L’alba di Alwayr di Mariangela Cerrino è un romanzo che si lascia leggere piuttosto bene.
Le pagine scivolano via veloci evocando strane terre e strane vicende. Alcune atmosfere del libro ricordano un po’ Star Wars è un po’ Asimov, per certi passaggi introspettivi.
Ma veniamo alla storia: Bain è un uomo piuttosto solitario che vive in un torre, che è una via di mezzo tra un vecchio dato sul mare è una cabina automatizzata. L’uomo, da sempre, viene da tutti soprannominato “Lo straniero”.
Tutto si apre proprio con il suo rapimento, egli viene catturato per essere venduto.
A chi, non è dato saperlo, quello che è certo, però, è che qualcuno ha mobilitato molte risorse, e persone, pur di mettere le mani su Bain.
E il viaggio del prigioniero è un pretesto per introdurre vari scenari e situazioni.
Un certo senso di precarietà attraversa tutto il romanzo, l’idea di una società basata sull’uso delle macchine, mentre un’altra ne ha ricusato totalmente il potere.
È la sempre attuale contrapposizione dell’intelligenza artificiale all’inventiva umana.

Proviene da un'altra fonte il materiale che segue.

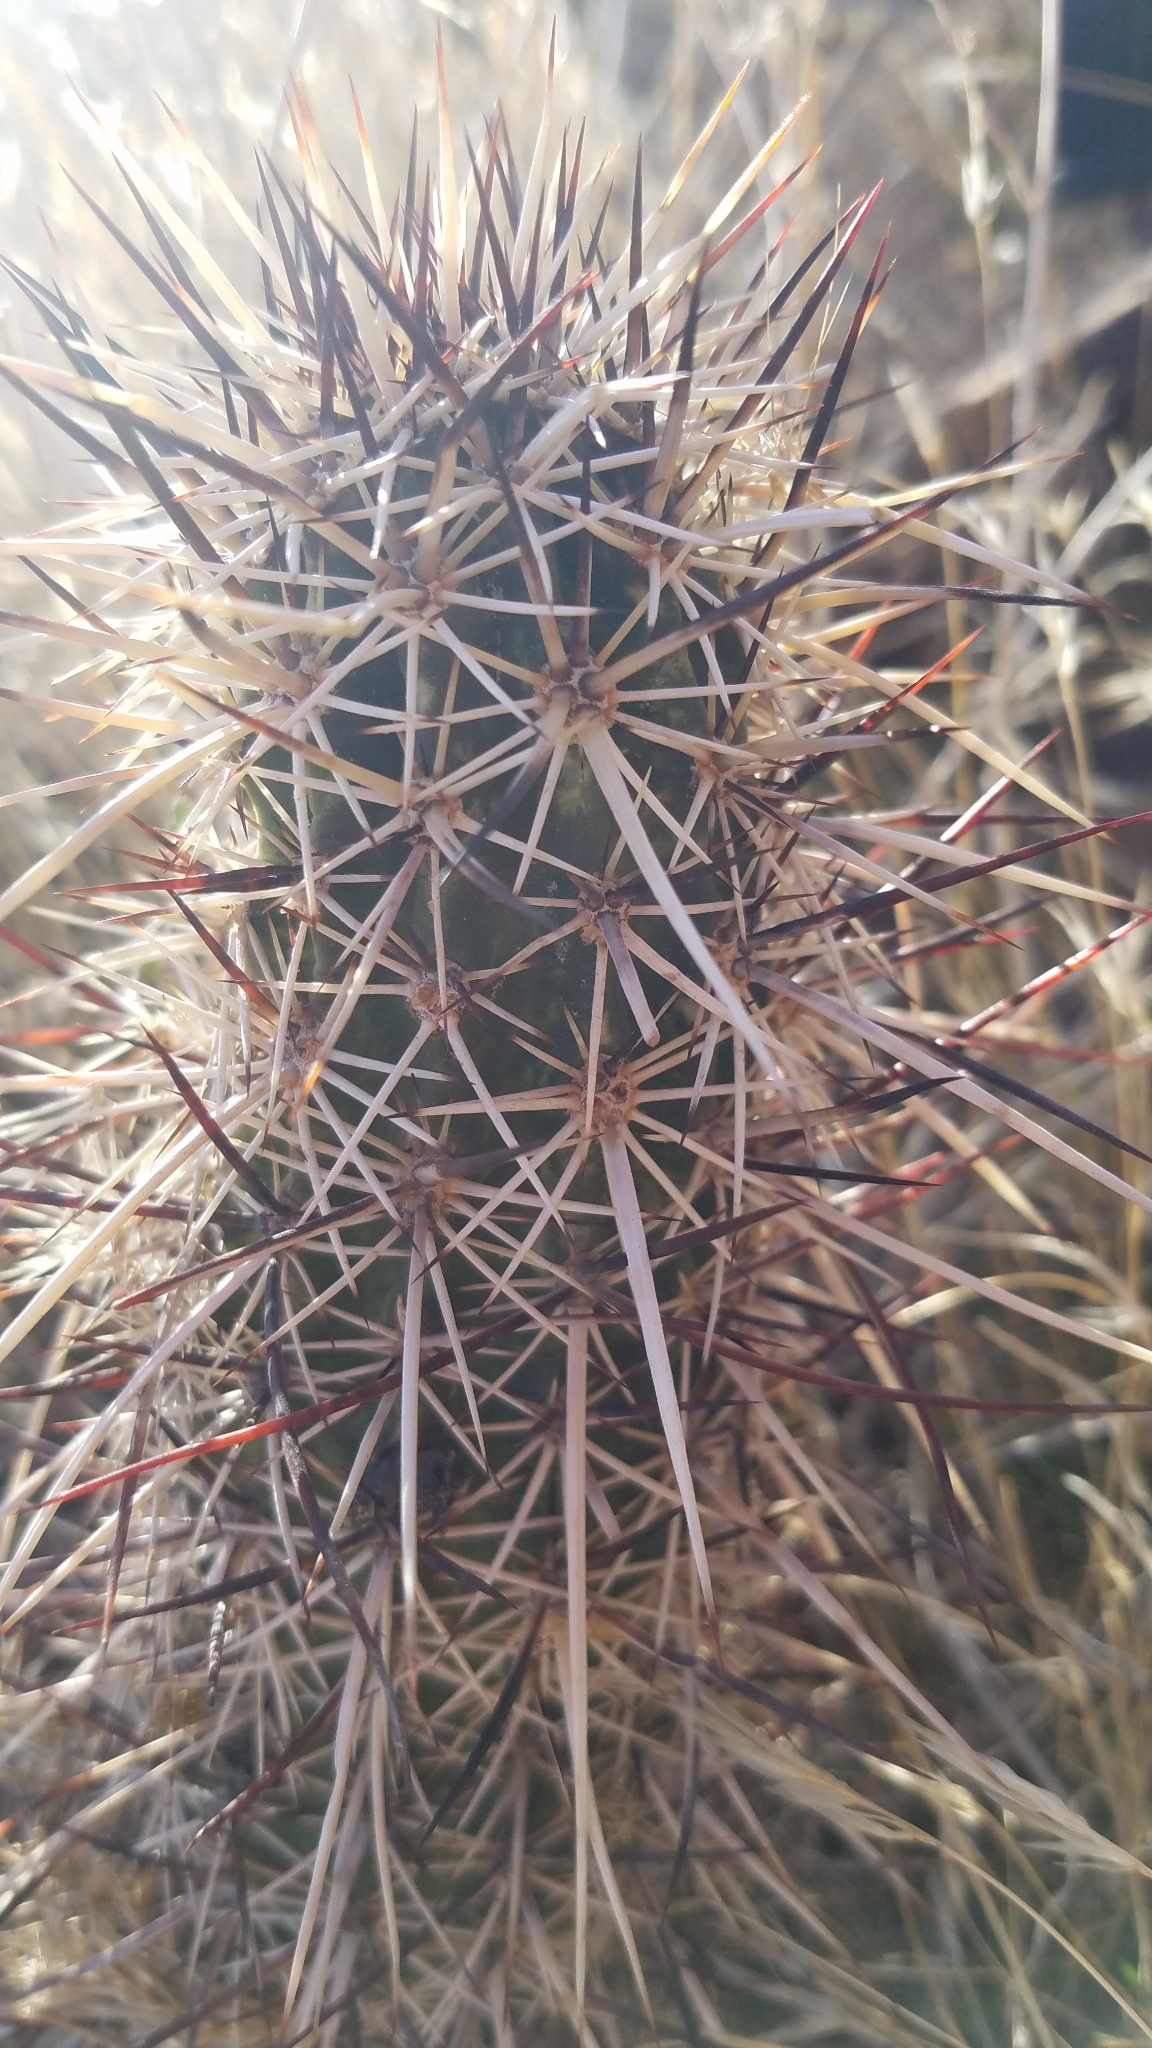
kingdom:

Sembra però che in questa storia non ci sia un vincitore preciso, tutto si mantiene molto fluido, almeno fino alle battute finali, dove viene rivelato a Bain, e agli amici che ha incontrato lungo il suo tortuoso percorso, alla ricerca di risposte, il motivo per cui la sua vita è tanto importante.
Bain, e tutta la sua esistenza, rappresentano la volontà di cambiamento e di rinascita di un sistema apparentemente perfetto, ma che in realtà è già in declino.
Ho apprezzato molti passaggi del libro, soprattutto quelli dedicati al rapporto uomo-macchina, gli Head, le macchine, coi loro Tail, gli umani modificati. Quello che mi ha lasciato l’amaro in bocca è stato il finale, a mio parere un po’ troppo affettato, però solo a libro ultimato ho scoperto che L’alba di Alwayr altro non è che il seguito ideale di L’ultima terra oscura, pubblicato nel lontano 1990, e narra gli esordi della società come la leggiamo in Alwayr.
Probabilmente per chi ha letto entrambi i romanzi, alcuni riferimenti del sequel appaiono sicuramente più chiari, ma per che ho letto L’alba di Alwayr alcuni passaggi, per quanto curati dal punto di vista dello stile e della trama, mi sono rimasti oscuri e un po’ confusionari.
Ad ogni modo, nonostante io non sia un’appassionata di letteratura fantascientifica, ho apprezzato molto le vicende narrate, per il modo semplice, ma anche profondo, quasi in chiave filosofica, con cui vengono descritte, e mi sono interrogata più volte sulla sorte di alcuni personaggi citati, tanto da voler leggere sicuramente anche il romanzo che fa da prequel a questa storia.
“ARTES. Io non so quando mi è stato dato questo nome, né da chi lo ho avuto. Non è nemmeno un nome. È soltanto una parola mai esistita prima di me, e che non potrebbe esistere senza di me. Il significato non ha importanza, come non ne hanno le cose degli umani, e tuttavia IO VIVO delle cose umane da così tanto tempo che forse sono già umano senza saperlo. Ho paura di questo. Un umano è parte di me, e senza di lui IO non esisterei. È un piccolo uomo con grandi idee, e un temperamento da genio nello spirito di un martire: io detesto i geni, e non capisco i martiri. Così mi disprezzo, quando mi guardo in questo umano che è il mio Doma, e che non può vivere senza di me come io non posso vivere senza di lui. Chi ci ha fatto questo?”